Un trait touchant de la Providence nous fit comprendre que le bon Maître voulait faire Lui-même les frais de son modeste repas. Dès la veille au soir un pigeon vint se blottir non loin de son infirmerie et se laissa prendre sans résistance, semblant s'offrir de lui-même à un désir de notre chère infirme.

Cependant, malgré son grand âge, notre édifiante Soeur voulut, cette année encore, garder dans son entier l'abstinence du Carême. Nous pouvons bien dire que 1'austérité l'a accompagnée jusqu'à la fin. Au mois de mai, quelques faiblesses nous firent comprendre que la lampe était prêt de s'éteindre. Un fâcheux accident hâta encore le dénouement.    

Une chute occasionnée par un faux pas fut cause d'une fracture a la jambe, qui la fit beaucoup souffrir. Dès lors elle baissa sensiblement et nous crûmes prudent de la faire administrer. Près de trois mois devaient encore s'écouler avant l'heure de sa délivrance. Qu'ils furent longs ces jours de lente agonie, alors que chaque instant semblait devoir nous la ravir ! La chère victime était sur l'autel du sacrifice, et se consumait en des alternatives de mieux et de plus mal.

Le 2 juillet, son neveu, digne curé du diocèse de Tulle, arrivait tout ému lui faire une sainte et consolante visite. Il était envoyé par sa vieille mère, soeur de notre vénérée malade ; le temps n'avait pas affaibli cette affection si vive que lui avaient vouée les siens et ce prêtre fervent venait tous les représenter auprès de ce lit d'agonie. Il put lui porter le saint Viatique et lui parler à la grille des malades où ils répétèrent ensemble le Magnificat. Un de ses petits neveux, séminariste à Saint-Sulpice, eut le regret de ne pouvoir assistera cette réunion. Mais comme dédommagement, n'avait-il pas eu les dernières lignes tracées par sa vénérée tante ?       ...

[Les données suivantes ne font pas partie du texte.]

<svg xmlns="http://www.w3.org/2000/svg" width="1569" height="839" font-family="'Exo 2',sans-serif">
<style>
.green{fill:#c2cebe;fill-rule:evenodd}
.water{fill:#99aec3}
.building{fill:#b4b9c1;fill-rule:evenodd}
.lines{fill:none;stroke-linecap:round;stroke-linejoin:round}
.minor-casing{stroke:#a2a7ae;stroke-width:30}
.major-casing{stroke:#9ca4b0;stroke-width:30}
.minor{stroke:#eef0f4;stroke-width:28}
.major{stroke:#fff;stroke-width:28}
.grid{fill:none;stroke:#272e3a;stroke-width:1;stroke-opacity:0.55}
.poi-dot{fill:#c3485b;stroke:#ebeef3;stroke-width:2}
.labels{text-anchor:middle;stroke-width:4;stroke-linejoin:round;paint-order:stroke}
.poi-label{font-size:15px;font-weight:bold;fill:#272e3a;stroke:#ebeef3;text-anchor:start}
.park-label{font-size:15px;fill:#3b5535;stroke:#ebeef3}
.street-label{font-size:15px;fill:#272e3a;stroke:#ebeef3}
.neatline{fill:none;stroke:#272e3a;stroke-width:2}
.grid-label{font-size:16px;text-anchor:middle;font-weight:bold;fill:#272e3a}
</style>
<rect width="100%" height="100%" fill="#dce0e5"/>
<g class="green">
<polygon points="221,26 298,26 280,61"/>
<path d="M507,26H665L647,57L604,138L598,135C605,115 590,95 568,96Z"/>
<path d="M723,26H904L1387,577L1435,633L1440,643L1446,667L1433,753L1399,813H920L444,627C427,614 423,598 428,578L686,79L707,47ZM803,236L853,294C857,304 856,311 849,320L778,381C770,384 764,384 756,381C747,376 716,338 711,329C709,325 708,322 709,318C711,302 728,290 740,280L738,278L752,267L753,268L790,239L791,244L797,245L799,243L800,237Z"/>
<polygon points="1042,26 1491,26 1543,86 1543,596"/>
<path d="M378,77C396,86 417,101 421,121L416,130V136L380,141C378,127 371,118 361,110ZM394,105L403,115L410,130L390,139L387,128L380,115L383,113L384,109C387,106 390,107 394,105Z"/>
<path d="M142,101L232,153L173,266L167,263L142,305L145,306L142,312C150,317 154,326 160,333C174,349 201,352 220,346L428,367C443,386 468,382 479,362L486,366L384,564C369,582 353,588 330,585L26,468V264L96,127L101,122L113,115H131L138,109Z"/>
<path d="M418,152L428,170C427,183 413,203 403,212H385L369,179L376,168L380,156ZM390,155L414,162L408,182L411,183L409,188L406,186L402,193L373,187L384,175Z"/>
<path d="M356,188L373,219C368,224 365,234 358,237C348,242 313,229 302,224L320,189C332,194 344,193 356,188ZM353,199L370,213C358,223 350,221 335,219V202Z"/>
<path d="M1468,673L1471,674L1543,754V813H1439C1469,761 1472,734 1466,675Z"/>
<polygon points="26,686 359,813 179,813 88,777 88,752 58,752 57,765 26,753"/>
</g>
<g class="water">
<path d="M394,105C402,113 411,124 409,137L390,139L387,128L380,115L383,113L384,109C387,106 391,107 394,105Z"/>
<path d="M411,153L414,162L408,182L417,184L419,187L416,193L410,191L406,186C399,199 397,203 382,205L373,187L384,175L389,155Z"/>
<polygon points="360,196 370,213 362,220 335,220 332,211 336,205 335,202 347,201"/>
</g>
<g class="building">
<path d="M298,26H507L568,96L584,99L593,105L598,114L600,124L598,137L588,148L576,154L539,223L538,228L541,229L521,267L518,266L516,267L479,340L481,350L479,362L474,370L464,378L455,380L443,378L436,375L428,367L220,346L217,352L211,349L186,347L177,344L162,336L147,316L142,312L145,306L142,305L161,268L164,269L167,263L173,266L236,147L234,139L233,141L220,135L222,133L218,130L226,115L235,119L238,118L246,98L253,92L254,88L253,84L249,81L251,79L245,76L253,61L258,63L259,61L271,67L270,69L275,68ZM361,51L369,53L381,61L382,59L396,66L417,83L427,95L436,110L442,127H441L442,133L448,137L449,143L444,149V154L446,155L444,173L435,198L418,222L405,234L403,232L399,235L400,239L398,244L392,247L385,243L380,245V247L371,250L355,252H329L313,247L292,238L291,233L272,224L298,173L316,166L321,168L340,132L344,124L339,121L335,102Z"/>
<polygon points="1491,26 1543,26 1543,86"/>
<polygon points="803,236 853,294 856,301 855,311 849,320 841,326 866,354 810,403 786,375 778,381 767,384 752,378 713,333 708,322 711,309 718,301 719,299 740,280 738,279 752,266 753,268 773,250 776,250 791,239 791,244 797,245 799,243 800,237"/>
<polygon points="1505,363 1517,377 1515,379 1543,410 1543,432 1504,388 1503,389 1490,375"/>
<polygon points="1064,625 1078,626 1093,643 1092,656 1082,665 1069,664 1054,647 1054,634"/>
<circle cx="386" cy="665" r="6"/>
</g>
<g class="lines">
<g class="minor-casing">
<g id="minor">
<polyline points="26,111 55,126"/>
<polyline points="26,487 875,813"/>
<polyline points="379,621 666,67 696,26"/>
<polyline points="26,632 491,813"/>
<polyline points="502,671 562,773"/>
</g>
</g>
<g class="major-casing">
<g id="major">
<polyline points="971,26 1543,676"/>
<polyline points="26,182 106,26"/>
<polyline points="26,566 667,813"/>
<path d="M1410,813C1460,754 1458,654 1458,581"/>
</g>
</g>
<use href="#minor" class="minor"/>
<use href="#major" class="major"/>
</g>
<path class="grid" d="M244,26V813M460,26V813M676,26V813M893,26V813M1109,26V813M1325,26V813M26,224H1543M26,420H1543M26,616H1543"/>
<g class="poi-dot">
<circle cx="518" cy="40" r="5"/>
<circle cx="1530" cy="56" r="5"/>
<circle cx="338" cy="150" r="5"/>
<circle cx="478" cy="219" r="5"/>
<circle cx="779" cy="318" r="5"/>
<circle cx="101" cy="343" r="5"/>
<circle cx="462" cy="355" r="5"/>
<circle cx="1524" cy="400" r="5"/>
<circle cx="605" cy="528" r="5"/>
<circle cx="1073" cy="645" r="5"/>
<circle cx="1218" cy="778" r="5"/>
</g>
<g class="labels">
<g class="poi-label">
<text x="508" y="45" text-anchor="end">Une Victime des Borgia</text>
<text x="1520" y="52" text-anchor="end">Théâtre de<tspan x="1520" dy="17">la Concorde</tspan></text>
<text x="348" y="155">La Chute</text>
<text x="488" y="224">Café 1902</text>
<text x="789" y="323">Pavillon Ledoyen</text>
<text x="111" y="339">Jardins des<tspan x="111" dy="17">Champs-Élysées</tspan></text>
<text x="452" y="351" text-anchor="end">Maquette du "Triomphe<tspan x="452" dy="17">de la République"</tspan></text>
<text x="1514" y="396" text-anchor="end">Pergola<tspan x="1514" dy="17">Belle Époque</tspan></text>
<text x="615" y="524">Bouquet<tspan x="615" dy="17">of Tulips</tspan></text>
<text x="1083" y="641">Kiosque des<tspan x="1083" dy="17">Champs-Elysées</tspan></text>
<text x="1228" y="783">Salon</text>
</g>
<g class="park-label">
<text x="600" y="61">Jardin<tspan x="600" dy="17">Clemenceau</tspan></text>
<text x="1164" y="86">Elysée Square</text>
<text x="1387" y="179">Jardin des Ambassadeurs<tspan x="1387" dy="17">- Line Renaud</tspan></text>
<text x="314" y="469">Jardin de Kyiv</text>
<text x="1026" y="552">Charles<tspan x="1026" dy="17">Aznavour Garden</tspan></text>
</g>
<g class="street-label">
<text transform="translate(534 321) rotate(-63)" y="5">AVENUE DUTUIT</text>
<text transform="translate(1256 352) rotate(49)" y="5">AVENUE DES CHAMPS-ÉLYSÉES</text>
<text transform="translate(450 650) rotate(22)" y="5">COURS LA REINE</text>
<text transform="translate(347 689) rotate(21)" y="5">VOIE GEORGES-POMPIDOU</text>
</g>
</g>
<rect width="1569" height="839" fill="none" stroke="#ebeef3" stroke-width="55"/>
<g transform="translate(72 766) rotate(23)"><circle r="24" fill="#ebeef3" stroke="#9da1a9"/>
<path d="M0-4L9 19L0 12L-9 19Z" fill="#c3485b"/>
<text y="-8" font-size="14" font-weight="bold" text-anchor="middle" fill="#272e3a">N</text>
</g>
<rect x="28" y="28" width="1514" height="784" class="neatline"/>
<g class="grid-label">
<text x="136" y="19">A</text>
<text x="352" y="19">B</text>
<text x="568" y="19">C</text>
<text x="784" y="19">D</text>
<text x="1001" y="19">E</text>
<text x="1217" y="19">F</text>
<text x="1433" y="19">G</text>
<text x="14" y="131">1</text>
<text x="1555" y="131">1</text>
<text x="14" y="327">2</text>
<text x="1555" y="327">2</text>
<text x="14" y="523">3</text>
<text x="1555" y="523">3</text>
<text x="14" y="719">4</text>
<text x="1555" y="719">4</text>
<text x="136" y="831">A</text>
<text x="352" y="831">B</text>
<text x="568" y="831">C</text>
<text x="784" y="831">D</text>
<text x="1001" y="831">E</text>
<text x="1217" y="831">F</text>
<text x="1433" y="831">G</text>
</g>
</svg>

Durant ces jours de souffrance, Jésus Hostie vint chaque semaine réconforter son âme pour le grand passage. La grâce de l'absolution lui fut souvent renouvelée par notre Père confesseur, si dévoué à nos âmes ! Monseigneur notre Evêque, dans sa grande bonté, vint aussi lui apporter sa paternelle bénédiction, et lui adresser d'encourageantes paroles. Que de prières l'ont entourée jusqu'à la fin ! Elle s'y unissait et nous montrait le ciel comme étant le lieu de son repos : « Allons chez nous... là-haut !.. » aimait-elle à répéter. Puis elle suppliait Marie de lui tendre la main. Oh oui ! elle était là cette Mère bénie, elle assistait cette âme qui s'était placée entre ses bras maternels !

Les trois derniers jours, notre chère mourante ne donnait plus signe de connais­sance. Une paix sereine se répandait parfois sur sa physionomie, elle semblait plongée dans un profond sommeil. Le 7 septembre, à onze heures du matin, un râle douloureux souleva sa poitrine, et dura jusqu'à cinq heures du soir. Alors il se produisit un grand calme, et vers les six heures moins un quart cette âme si bonne s'envolait vers la Patrie, entourée de sa Mère et de toutes ses Soeurs qui l'assistaient de leurs supplications ferventes.

Après son décès, le visage de notre regrettée Doyenne se revêtit de beauté et prit un air de béatitude. Toute trace de souffrance disparut. Nous avions l'intime convic­tion qu'elle était déjà au ciel.        

Un nombreux clergé voulut bien assister à ses obsèques, qui furent présidées par M. de Pélacot, vicaire général, notre digne supérieur. Le vénéré Pasteur de notre paroisse vint aussi, malgré son état de souffrance, nous donner ce gage de sa pater­nelle affection. La grand'messe fut chantée par nos bons Frères de l'Orphelinat de Saint-François-Régis.  

Et maintenant, ma Révérende Mère, nous espérons qu'après avoir servi si longtemps et si généreusement le divin Maître, notre chère Doyenne a reçu la récompense promise aux serviteurs bons et fidèles, et qu'elle est entrée dans la joie de son Seigneur. Mais nous comptons sur votre charité, ma Très Révérende Mère, pour lui faire rendre au plus tôt les suffrages de notre saint Ordre. Par grâce une

communion de voire fervente Communauté, une journée de bonnes oeuvres, lé Via Crucis, l'indulgence des six Pater.

Elle vous en sera très reconnaissante, ainsi que nous qui avons la grâce de nous dire, auprès du berceau de Marie-Enfant.

Ma Révérende Mère,

Votre très humble Soeur et servante, Soeur MADELEINE, de Saint-Joseph,

R. C. ind.

De notre monastère du Coeur de Jésus, de Notre-Dame du Mont-Carmel et de notre père saint Joseph, des Carmélites du Puy, ce 15 septembre 1897.